Recommendation: The So should support a program that is either new or at risk of elimination due to budget cuts, that is identified and designed with the direction of the supported organization.
4) SO's may not receive contributions from a person who directly or indirectly "controls" the SO. There is more guidance expected from the IRS regarding the definition of control.
Finally, some issues may still arise. For example, prior to 2006 and the IRS’s evolving position, the SO donor could appoint "independent" trustees to serve with him or her. Now, the question of who is "independent" is becoming more restrictive in the IRS’ eyes to include not only family members, but perhaps any trustee appointed by the donor.
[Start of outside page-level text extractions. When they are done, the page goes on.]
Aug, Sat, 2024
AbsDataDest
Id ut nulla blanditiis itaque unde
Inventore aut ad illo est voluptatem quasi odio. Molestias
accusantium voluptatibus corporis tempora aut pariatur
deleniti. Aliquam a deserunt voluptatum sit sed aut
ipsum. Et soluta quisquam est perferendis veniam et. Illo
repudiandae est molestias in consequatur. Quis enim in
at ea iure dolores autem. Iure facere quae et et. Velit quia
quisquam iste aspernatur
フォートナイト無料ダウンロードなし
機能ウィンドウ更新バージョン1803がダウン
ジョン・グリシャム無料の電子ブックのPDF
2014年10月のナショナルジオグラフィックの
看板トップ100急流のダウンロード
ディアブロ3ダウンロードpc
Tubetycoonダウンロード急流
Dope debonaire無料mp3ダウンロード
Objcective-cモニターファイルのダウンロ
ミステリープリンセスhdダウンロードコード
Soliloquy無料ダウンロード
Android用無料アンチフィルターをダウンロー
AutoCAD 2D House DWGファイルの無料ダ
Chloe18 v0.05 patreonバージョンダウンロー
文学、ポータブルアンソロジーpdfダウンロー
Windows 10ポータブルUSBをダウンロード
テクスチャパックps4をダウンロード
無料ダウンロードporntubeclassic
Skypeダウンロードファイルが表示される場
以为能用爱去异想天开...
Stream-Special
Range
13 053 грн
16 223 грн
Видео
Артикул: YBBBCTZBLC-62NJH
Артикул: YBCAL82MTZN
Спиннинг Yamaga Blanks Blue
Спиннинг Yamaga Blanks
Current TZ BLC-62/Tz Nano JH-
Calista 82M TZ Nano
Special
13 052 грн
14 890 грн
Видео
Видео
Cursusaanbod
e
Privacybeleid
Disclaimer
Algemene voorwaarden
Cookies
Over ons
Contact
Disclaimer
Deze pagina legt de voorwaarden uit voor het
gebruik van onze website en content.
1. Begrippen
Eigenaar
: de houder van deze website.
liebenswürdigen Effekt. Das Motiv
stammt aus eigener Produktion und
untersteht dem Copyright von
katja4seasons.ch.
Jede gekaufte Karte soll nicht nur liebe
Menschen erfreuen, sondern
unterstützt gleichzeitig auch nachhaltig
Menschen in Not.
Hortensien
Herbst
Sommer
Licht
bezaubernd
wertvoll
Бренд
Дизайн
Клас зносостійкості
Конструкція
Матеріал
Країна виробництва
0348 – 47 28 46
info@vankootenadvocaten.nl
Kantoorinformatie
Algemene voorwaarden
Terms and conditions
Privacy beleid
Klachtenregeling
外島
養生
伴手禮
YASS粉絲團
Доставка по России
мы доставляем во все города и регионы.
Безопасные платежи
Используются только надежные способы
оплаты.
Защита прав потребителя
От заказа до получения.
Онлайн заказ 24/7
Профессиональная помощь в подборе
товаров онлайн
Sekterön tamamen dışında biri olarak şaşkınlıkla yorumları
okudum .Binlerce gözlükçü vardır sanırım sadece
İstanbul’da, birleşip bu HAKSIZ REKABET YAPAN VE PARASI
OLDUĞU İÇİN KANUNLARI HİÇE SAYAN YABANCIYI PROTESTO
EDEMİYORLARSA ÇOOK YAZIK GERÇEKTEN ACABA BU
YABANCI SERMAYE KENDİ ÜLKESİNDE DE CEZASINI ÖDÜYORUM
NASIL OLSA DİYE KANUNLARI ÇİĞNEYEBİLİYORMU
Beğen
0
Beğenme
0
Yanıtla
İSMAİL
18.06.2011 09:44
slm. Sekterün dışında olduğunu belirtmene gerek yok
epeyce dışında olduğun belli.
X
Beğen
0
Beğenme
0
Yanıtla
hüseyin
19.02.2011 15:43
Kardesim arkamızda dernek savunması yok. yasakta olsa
Recommendation: If there is a three member board of trustees, including the SO donor, at least one trustee should be from the supported organization, and perhaps the third should be appointed by the supported organization.
Also, since the 2006 Act, the excess benefit transaction rules apply to SO’s, meaning neither the founder nor his family can benefit from grants, loans, compensation or "similar payment." Thus, unlike private foundations, where reasonable compensation can be paid to family members, SO’s should not pay compensation to the donor or his family members, nor to substantial contributors.
When all is said and done, SO’s remain viable planning tools for donors and charities to enhance charitable giving.